We used R for all our statistical calculations. Except where otherwise noted, we divided our data into six subgroups according to age (young or old) and experimental stage (baseline, ischaemia, and reperfusion). We did not include the first CSD in the baseline group as it represents a markedly different physiological state to all subsequent CSDs, even those in the baseline group. In each experimental group, we applied a Grubbs test to decide whether extreme values are outliers. Proven outliers were removed. Then we used two-way ANOVA with age and experimental stage as factors, followed by Tukey's honest significant differences (HSD) as a post-hoc test to obtain pairwise comparisons. In the figures and the text, data are given as mean±standard error of the mean.

3. Results

Changes in the physiological state of the specimens were reflected unambiguously in the spectral power in all bands and also in multifractal spectrum width. CSDs and ischaemia induction (2VO) caused both spectral powers and multifractal spectrum width to drop (see Figure 4).

FIGURE 4
www.frontiersin.org

Figure 4. Signs of a CSD and of ischaemia induction (2VO) in the alpha power (A) and in the multifractal spectrum width (B).

3.1. Duration of Depression

Ischaemia lengthened the LFP depression in all frequency bands (see Figure 5). This effect was most significant in the theta band (e.g., 323.47 ± 35.32 s for youngischaemic v 165 ± 52.19 s for youngbaseline, p = 0.0058). The multifractal spectrum width did not show such a discernible pattern: for old animals, the depression tended to be longer during ischaemia, but for young ones, the relation was the opposite (see Figure 6B). These apparent differences in the multifractal spectrum width did not prove significant, however.

FIGURE 5
www.frontiersin.org

Figure 5. Duration of depression in different frequency bands for all experimental stages. Significance levels are given as #p < 0.05, ##p < 0.01 v respective baseline; $p < 0.05, $$p < 0.01 v respective ischaemia.

FIGURE 6
www.frontiersin.org

Figure 6. (A) Duration of depression in different frequency bands for the baseline period. A two-way ANOVA with age and frequency band as factors showed significant difference with respect to age (p = 0.00089) overall, though Tukey's HSD applied as a post-hoc test did not find significant pairwise difference between any two comparable age– band groups. (B) Duration of depression in the multifractal spectrum width.

Though the duration of depression was clearly shorter in old animals throughout all experimental stages (most visibly in the baseline stage), this categorisation did not show any statistically significant difference according to age. To reveal potential aging effects, we run another two-way ANOVA restricted to the baseline stage, this time with age and frequency band as its factors (see Figure 6A). This test indicated a significant difference according to age overall (192.14 ± 10.68 s for old v 246.63 ± 12.31 s for young, p = 0.00089) but Tukey's HSD did not find any significant difference in the pairwise comparisons between individual groups.

Data under study:
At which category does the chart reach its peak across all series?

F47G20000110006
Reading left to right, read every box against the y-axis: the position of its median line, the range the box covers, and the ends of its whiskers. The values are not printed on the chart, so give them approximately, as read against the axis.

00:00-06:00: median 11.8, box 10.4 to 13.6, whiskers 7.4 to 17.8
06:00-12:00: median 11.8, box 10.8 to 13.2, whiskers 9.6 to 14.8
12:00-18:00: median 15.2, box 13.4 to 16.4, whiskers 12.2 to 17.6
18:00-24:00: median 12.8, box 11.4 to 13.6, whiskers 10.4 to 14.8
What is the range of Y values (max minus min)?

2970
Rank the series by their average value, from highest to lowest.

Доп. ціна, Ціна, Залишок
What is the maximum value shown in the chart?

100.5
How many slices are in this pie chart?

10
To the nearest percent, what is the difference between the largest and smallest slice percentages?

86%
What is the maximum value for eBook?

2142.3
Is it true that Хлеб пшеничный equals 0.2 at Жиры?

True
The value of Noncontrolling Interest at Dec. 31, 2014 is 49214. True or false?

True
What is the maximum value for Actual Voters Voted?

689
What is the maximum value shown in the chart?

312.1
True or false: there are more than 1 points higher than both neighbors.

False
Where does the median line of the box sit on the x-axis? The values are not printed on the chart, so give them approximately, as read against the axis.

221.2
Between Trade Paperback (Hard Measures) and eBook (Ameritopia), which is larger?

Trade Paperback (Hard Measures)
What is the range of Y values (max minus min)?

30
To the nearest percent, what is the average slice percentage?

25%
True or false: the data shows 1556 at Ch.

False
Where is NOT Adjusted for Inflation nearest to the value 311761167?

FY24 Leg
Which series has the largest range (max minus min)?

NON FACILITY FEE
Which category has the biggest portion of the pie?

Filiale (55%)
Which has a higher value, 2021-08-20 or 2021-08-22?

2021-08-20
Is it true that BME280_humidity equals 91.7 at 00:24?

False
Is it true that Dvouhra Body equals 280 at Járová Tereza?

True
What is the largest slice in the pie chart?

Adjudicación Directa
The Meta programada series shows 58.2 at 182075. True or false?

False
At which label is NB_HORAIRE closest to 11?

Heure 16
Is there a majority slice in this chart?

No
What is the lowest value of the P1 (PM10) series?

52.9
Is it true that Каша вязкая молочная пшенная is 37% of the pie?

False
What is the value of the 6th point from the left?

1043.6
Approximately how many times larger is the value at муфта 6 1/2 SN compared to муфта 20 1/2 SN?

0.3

Assigned task:
Answer each question from the methods and results excerpt:
1. Which test was applied in each experimental group to decide whether extreme values are outliers?
2. What mean duration of depression in the theta band is given for young ischaemic animals?
3. What two factors were used in the two-way ANOVA restricted to the baseline stage?
Rely only on the excerpt to answer; nothing in the lines is needed.

Response:
1. A Grubbs test.
2. 323.47 ± 35.32 s.
3. Age and frequency band.